Capital Retro6:14 pm 10 Dec 18

This will cost a lot of money (where from?) for the benefit of very few people.

It should only proceed if the users are prepared to pay fees to use it.

Ken Thompson10:55 pm 05 Dec 18

Rail trails are a huge success in other Australian states and internationally. They’ve revitalised struggling communities socially and economically wherever they’ve been implemented.

We live in Sydney but my family and I have cycled most of the Victorian rail trails, one of the Queensland trails and several in New Zealand. Our next journey will be in Tasmania. We’ve spent thousands of dollars in local communities doing these journeys and we’ve met many other people of all ages from Australia and around the world who’ve done the same.

NSW is so far behind these places that it’s almost laughable considering the thousands of kilometres of unused and publicly-owned railway infrastructure there is within NSW. The failure to put these assets to good community use must be bordering on being criminal.

Issues such as bio security, trespassing and unauthorised use by other vehicles have been dealt with successfully in every other jurisdiction so I’m sure NSW can do the same. It’s not rocket science.
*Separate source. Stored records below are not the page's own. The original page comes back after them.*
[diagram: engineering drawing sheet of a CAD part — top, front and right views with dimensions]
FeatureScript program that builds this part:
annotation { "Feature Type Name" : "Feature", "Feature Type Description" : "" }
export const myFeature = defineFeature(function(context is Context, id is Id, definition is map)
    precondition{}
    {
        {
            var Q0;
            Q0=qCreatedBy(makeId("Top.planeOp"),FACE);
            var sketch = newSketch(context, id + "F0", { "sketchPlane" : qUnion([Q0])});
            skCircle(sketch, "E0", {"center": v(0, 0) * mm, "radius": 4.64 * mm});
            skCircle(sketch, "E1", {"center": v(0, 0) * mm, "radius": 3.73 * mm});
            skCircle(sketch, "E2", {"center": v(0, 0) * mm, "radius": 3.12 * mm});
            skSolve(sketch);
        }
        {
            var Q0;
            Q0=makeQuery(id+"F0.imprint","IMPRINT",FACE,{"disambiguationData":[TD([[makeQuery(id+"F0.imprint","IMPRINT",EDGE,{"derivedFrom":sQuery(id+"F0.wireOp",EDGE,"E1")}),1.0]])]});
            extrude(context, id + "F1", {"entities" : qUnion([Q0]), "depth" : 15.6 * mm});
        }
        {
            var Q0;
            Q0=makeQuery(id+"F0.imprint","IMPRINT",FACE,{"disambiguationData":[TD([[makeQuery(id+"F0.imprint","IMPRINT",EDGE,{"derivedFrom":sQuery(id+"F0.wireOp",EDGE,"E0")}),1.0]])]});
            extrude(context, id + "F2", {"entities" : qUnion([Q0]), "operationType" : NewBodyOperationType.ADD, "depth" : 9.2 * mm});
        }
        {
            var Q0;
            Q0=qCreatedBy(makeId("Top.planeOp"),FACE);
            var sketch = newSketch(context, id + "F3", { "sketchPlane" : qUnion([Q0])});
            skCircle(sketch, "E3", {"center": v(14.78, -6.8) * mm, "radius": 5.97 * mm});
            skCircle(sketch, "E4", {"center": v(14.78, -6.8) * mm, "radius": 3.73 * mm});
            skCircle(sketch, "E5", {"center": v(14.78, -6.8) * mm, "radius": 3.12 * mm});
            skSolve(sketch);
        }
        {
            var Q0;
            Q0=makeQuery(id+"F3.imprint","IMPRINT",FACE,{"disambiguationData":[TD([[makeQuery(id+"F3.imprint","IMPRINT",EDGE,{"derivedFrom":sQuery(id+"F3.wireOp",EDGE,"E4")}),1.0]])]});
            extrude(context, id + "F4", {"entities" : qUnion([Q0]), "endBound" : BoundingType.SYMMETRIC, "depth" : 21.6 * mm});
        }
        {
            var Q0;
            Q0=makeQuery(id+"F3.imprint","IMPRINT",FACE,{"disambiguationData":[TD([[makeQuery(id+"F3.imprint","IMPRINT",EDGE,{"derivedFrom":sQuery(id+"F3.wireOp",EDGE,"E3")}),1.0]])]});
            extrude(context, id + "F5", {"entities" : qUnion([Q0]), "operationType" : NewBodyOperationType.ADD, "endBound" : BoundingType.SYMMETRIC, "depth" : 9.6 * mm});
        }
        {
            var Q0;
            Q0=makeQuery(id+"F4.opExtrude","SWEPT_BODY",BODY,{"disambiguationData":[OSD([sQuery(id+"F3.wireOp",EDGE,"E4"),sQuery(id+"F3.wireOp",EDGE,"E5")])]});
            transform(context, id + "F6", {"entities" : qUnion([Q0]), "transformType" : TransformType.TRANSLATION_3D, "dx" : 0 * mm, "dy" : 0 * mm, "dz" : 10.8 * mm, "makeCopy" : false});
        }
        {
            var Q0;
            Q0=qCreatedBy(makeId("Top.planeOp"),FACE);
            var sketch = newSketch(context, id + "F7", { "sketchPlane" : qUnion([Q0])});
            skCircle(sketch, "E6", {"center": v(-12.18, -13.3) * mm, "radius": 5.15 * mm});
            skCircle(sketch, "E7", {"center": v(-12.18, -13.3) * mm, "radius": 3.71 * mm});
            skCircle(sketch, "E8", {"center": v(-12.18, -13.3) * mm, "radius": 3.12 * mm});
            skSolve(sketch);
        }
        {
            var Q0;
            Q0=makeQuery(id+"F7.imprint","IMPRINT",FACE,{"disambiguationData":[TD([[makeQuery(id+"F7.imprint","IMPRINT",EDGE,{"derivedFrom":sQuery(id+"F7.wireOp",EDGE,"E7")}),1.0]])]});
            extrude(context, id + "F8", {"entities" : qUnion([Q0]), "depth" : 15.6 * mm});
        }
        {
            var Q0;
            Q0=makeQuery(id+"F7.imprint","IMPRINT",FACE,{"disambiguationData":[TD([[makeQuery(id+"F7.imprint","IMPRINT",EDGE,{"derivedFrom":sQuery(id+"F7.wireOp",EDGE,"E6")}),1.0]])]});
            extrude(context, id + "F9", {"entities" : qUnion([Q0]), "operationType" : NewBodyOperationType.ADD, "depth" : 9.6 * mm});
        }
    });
So much potential here – an easy commute for Jerrabomberrans, a scenic link to Tuggers for Royallans and an opportunity for small business in the towns and villages along the way. Bring on that feasibility study Snowy Monaro councillors.

A cycle route and restored train line could be constructed together, side-by side, with a fence between the train track and cycle path, to allow for family groups with children.